As shown in the above table, Canberra has seen a rise of 0.4 per cent in property value to a median price of $596,405.

According to CoreLogic’s Research Head, the housing market conditions of Australia have moved through the worst downturn now. But there are more places around the country showing negative growth indicating the existence of the tighter credit policies. According to the Research Head, the credit started flowing slightly better after the modest gain in housing finance approvals but it’s still very tight.

UBS economists have anticipated the spread of borrowing restrictions to non-major banks later in the year. As the credit growth hit a record low of 2.5 per cent year-on-year in Big-four banks, the same is expected for the non-major banks. This is due to certain roll-outs in the coming year including credit tightening from verification, debt-to-income limits, comprehensive credit reporting and open banking.

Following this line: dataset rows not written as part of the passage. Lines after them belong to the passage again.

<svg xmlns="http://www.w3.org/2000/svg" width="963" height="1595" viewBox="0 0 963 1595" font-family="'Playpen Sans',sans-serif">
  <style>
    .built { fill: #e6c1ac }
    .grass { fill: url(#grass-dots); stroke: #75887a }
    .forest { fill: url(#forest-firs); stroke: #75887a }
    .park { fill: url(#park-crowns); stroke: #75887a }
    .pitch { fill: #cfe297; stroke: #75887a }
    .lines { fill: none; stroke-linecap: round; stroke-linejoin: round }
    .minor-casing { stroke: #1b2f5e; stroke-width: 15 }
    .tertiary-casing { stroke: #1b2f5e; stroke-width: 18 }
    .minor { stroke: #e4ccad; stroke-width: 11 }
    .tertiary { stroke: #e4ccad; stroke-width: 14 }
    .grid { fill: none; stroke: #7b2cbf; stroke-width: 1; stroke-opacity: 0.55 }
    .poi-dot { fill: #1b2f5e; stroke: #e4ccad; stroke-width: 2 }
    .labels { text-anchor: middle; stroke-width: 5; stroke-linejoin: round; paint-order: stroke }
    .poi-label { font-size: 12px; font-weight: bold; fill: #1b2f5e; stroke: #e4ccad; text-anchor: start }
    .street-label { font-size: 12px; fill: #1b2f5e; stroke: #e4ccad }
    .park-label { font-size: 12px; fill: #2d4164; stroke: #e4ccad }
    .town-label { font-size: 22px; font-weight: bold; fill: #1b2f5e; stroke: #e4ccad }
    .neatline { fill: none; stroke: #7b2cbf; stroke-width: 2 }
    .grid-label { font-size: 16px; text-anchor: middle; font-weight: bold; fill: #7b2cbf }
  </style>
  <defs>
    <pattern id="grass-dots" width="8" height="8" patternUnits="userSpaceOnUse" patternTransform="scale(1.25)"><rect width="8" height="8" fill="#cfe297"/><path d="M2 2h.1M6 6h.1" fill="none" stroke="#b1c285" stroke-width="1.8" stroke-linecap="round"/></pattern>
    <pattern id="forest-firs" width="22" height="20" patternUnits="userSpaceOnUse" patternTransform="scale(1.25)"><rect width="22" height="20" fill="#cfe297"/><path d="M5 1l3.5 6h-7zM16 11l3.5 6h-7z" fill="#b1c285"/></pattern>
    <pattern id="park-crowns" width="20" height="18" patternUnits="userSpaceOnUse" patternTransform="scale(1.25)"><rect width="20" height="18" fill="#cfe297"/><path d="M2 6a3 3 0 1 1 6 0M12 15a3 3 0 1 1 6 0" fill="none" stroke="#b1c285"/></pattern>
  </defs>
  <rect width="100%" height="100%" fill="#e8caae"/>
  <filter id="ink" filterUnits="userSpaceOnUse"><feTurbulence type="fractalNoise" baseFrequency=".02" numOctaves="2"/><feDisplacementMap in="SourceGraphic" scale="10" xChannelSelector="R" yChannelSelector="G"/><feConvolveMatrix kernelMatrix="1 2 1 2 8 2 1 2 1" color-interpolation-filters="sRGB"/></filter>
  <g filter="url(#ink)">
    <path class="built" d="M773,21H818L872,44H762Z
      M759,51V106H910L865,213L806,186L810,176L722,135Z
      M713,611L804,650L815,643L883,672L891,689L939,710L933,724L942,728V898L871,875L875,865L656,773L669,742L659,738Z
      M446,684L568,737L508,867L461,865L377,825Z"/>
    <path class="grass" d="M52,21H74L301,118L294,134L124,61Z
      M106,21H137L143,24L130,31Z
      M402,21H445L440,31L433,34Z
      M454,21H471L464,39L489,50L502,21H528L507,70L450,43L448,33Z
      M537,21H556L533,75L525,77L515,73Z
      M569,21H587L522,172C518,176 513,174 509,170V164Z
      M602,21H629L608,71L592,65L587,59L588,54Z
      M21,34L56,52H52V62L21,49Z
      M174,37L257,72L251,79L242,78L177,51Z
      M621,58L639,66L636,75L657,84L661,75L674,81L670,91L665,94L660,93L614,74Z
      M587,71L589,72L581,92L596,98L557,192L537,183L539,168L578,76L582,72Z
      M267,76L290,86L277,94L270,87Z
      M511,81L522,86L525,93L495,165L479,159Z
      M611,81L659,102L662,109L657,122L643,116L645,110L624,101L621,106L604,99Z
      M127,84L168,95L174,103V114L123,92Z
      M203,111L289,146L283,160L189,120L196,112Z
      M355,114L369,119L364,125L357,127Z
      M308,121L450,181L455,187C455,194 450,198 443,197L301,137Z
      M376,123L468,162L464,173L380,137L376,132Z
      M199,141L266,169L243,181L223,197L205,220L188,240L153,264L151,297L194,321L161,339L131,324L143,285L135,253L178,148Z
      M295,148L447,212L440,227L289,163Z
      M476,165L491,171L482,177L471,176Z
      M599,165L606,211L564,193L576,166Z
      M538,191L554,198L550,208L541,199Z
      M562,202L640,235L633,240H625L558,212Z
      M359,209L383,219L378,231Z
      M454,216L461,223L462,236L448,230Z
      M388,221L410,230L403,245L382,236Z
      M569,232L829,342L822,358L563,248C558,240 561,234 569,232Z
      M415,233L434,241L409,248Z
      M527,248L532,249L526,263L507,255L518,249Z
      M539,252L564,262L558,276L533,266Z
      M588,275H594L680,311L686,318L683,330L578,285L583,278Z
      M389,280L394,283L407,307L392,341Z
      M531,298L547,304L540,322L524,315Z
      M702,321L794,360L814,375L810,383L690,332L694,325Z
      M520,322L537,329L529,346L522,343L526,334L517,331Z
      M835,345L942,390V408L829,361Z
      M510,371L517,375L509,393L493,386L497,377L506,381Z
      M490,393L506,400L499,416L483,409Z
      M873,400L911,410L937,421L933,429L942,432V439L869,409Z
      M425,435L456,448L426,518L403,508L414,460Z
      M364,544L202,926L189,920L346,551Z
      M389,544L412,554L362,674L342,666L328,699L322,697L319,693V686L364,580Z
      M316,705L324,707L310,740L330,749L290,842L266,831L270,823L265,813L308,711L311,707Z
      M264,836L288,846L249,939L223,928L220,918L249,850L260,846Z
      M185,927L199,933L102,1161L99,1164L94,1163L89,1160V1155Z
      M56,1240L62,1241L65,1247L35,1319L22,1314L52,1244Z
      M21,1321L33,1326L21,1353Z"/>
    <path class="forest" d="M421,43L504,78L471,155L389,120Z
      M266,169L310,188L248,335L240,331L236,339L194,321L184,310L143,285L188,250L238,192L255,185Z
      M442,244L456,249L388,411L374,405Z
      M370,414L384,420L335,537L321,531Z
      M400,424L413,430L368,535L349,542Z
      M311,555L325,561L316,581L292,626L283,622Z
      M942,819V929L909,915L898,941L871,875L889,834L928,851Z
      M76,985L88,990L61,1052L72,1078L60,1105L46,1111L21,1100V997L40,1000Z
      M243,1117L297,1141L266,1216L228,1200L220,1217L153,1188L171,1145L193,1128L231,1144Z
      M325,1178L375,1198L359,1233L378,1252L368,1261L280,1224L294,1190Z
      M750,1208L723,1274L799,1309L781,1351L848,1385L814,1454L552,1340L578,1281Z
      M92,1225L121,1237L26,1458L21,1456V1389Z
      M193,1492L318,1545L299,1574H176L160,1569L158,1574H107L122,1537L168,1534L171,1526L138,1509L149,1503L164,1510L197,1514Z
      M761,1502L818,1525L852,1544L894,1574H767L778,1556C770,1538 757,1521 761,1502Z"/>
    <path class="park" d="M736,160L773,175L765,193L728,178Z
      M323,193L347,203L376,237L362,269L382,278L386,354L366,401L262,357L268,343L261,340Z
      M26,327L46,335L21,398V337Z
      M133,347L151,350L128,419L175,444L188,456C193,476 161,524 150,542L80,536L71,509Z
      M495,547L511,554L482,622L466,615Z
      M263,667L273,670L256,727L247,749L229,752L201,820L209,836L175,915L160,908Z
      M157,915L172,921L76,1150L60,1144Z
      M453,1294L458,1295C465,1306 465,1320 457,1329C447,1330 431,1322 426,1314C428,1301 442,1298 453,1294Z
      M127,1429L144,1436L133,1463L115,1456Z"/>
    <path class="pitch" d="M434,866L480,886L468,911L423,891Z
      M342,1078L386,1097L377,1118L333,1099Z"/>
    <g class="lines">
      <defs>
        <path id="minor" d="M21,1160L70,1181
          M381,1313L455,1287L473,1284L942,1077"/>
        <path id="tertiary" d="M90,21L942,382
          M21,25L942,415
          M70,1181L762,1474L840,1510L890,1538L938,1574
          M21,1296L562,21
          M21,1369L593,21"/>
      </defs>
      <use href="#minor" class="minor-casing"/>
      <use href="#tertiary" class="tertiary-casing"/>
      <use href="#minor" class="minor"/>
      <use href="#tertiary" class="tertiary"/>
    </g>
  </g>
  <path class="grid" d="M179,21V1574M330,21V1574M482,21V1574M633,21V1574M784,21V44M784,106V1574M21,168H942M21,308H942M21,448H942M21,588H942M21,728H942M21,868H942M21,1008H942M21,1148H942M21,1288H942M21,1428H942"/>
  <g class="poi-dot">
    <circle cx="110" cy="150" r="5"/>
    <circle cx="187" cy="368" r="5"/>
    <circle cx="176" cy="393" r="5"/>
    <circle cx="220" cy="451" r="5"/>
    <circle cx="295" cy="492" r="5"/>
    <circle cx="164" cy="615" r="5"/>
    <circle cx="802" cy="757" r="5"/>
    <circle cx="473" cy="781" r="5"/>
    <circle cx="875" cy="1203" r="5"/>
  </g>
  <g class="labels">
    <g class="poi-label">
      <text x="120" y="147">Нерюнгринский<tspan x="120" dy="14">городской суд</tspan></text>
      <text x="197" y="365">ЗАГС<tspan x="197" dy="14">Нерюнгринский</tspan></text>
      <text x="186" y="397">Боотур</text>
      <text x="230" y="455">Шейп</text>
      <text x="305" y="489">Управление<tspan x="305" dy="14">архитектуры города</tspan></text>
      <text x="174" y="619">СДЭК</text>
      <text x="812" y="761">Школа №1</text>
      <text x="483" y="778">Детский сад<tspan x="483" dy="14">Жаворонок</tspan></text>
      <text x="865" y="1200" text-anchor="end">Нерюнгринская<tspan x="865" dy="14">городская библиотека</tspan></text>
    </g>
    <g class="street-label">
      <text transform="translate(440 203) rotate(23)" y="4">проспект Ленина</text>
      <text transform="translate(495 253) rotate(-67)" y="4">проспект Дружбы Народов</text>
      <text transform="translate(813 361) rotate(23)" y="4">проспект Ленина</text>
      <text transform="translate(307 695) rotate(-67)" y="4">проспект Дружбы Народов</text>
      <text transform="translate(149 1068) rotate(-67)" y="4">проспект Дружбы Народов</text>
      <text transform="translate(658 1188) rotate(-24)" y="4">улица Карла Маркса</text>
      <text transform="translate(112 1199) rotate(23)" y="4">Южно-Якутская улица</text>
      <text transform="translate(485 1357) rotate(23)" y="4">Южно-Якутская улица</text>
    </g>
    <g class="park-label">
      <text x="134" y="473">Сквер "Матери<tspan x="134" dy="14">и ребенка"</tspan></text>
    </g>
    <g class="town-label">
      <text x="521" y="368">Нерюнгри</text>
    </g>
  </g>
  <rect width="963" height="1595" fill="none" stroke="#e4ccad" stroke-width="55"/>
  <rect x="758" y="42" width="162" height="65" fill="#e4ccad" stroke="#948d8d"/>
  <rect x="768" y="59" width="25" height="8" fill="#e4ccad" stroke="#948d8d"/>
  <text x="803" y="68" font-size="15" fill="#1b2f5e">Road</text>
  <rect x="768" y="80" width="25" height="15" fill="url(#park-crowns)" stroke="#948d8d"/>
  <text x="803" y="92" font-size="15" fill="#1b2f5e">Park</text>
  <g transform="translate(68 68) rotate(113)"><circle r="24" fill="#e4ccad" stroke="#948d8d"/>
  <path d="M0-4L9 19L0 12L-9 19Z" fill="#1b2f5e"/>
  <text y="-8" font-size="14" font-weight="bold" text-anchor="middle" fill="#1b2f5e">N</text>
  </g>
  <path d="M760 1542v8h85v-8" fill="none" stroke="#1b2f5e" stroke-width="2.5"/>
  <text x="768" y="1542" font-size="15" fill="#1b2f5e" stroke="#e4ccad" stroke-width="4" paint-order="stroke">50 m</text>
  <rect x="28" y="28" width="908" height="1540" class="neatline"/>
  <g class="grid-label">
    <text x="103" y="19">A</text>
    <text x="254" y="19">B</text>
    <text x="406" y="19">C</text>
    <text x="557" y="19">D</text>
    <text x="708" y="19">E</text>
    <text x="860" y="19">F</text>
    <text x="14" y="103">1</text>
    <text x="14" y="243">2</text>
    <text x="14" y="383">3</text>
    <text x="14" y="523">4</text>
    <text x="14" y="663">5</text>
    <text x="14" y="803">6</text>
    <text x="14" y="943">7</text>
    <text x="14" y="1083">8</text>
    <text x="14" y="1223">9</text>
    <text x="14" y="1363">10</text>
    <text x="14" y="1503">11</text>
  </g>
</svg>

After the disappointing inflation figures released recently, market players are expecting an interest rate cut by Reserve Bank with anticipations over slow-down in credit growth to less than 2 per cent year-on-year in 2020. An interest rate cut next month could help the borrowers facing stricter lending standards, but the credit availability becomes a significant hurdle.

On the other hand, CoreLogic’s Research Head believes that the anticipated rate cut by Reserve Bank in the coming months would be beneficial for the housing market. With most of the effect going on to mortgage rates, the rate cut may be enough to slow the rate of decline in property values further.